Don’t forget future climate when tightening up building codes

By on 1 May, 2019

One Central Park building, Sydney.

, Scientia Professor and CEO, Co-operative Research Centre for Low Carbon Living, UNSW

Too often it takes a crisis to trigger changes in legislation and behaviour, when forward thinking, cooperation and future planning could have negated the risk in the first place.

Australia’s building and construction industry is under the microscope and changes in the law are in the wind, due to situations that could have been avoided. These include the evacuation of Sydney’s Opal building and the fires in Melbourne’s Lacrosse tower in 2014 and the Neo200 apartment building in February, both of which were fuelled by combustable cladding, as was the 2017 fire in London’s Grenfell Tower that killed 72 people.

The Shergold Weir report made 24 recommendations to improve the National Construction Code to ensure compliance, integrity and more. Commissioned by federal and state building ministers, the report was made public at the Australian Building Ministers Forum in April 2018. But implementation has been too slow to prevent the problems in the Opal and Neo200 apartment buildings. And it included no changes to climate-proof buildings.

A new National Construction Code comes into effect on May 1. Recent events have, however, exposed inadequate construction standards and increased public pressure for further change. This presents an opportunity to future-proof our cities as well as restore public confidence in our construction industry.

Construction codes were created to eliminate “worse practice”, but we are now in a position to make them “best practice”. Importantly, we must prepare for climate change. Australia is increasingly experiencing more extreme weather patterns, but are we ready?

The legislative overhaul must also include building sustainability and higher performance requirements. A low-to-zero-carbon future must be part of the picture.

Construction code changes are needed urgently, not just for increased safety, but to ensure future urban developments:

  • are ready for higher energy demands to cool and heat buildings
  • are designed to maximise sun and shade at the appropriate times to cool and warm both building and street
  • use materials that reflect heat for hot climates and absorb it for cooler ones
  • maximise insulation to reduce energy use
  • provide enough green space to give shade, produce oxygen and sustain a healthy environment
  • use water features to cool common and public areas
  • install smart technology to monitor and manage buildings and precincts.

Many leading developers are taking the initiative to ensure projects include high-performance, zero-carbon, highly energy-efficient buildings, with top star ratings, but action needs to be across the board. This can only be done via tough legislation and enforced compliance.

The University of NSW’s Tyree Building is an excellent example of a high-performance building, as is One Central Park, Sydney, which features hanging gardens and an internal water recycling plant. But its most striking feature is its “heliostat”, a large array of mirrors that reflect sunlight to areas that would otherwise be in shadow.

Around the world, high-performance buildings are on the increase, such as 313@Somersetin the heart of Singapore, and the Sohrabji Godrej Green Business Centre in Hyderabad – India’s first Leadership in Energy and Environmental Design (LEED) platinum-rated building. There are many more.

Changing the law

New building standards and compliance are required to ensure high-performance buildings are the norm, not the exception. The construction industry should fulfil a “cradle to cradle” objective for materials. This means accounting for:

  • where materials come from
  • how materials are made
  • safety levels
  • carbon component
  • recyclability at demolition.

Laws covering low-carbon building design are imperative, setting standards for geography, maximising natural light, air flow, insulation and smart technology. Technology can monitor and run a building’s utilities to ensure it’s not only energy-efficient but also delivers a health standard that’s adaptable to the future pressures of climate change.
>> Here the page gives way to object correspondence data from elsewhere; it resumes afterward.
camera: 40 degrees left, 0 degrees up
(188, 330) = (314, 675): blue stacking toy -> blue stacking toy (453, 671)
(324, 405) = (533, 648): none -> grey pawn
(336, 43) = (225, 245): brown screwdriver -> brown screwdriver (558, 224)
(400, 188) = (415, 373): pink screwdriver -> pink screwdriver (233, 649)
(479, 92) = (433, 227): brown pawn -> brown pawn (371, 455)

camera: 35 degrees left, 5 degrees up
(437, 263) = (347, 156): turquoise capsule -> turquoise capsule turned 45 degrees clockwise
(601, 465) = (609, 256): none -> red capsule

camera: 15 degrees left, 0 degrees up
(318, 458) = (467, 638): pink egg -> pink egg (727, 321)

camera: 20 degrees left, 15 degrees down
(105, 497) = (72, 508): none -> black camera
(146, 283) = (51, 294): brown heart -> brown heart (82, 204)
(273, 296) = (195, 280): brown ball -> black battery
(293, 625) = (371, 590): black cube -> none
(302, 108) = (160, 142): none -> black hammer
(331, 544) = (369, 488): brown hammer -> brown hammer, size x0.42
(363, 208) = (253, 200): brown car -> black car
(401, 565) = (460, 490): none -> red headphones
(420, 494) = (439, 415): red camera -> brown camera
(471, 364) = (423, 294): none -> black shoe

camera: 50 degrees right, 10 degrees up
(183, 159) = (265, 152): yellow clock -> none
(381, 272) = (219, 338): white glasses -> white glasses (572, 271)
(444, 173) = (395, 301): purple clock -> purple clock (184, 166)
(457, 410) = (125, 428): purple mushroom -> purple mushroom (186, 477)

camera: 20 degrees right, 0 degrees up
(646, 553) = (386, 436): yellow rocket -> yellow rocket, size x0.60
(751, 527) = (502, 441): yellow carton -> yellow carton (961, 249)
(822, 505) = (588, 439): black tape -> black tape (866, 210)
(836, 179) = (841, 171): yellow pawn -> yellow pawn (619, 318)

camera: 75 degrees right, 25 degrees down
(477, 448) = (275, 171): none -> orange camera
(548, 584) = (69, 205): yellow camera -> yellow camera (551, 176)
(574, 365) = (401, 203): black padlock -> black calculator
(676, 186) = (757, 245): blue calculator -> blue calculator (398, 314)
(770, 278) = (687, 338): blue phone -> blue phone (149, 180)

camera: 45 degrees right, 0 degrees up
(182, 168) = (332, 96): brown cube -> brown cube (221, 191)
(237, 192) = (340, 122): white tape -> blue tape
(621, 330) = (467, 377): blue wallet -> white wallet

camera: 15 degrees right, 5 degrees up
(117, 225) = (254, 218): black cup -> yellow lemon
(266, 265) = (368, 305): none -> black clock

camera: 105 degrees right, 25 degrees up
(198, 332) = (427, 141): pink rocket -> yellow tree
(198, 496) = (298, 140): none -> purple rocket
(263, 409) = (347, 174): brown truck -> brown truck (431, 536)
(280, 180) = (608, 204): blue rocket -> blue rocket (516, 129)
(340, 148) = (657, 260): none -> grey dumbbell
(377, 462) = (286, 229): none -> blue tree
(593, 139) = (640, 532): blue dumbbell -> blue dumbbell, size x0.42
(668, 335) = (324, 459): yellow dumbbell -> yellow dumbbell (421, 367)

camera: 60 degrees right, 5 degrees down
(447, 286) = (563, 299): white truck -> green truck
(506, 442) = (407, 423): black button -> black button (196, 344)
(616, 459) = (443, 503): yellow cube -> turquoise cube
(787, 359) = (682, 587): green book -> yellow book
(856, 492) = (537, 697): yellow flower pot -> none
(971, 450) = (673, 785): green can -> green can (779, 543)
Sustainable buildings are achievable now

Current know-how makes all this achievable. Over the past seven years the Cooperative Research Centre for Low Carbon Living and its industry partners have funded research into most low-to-zero-carbon aspects of the built environment. This has led to many recommendations in reports like Built to Perform, produced by the Australian Sustainable Built Environment Council.

The many research projects include:

  • 17 living laboratories providing cutting-edge data
  • creating low-carbon communities
  • developing tools to measure carbon outputs, from materials to services
  • studying the effects of heatwaves in Western Sydney and ways to cool cities
  • research into low-carbon concrete made of fly ash.

This plethora of data reveals that sustainable cities and precincts are achievable, while providing for a growing communities. Blockchain and solar technology, for example, is now proven for managing a precinct’s energy needs and can help turn energy users into providers.

Although we are more global than ever, online and social media have in turn made us locally focused. We can know what’s going on in our street at a click and this technology is applicable to the operation of our future, sustainable cities.

We have the data, expertise, tools and knowledge to make safe, low-to-zero-carbon cities part of our future. But there’s much work to do. We still need to implement this knowledge, use the tools, change behaviour and instil 100% trust in the design and construction process. There’s no time to waste.

This first appeared on The ConversationIt is republished under a Creative Commons CC BY-ND 4.0 licence.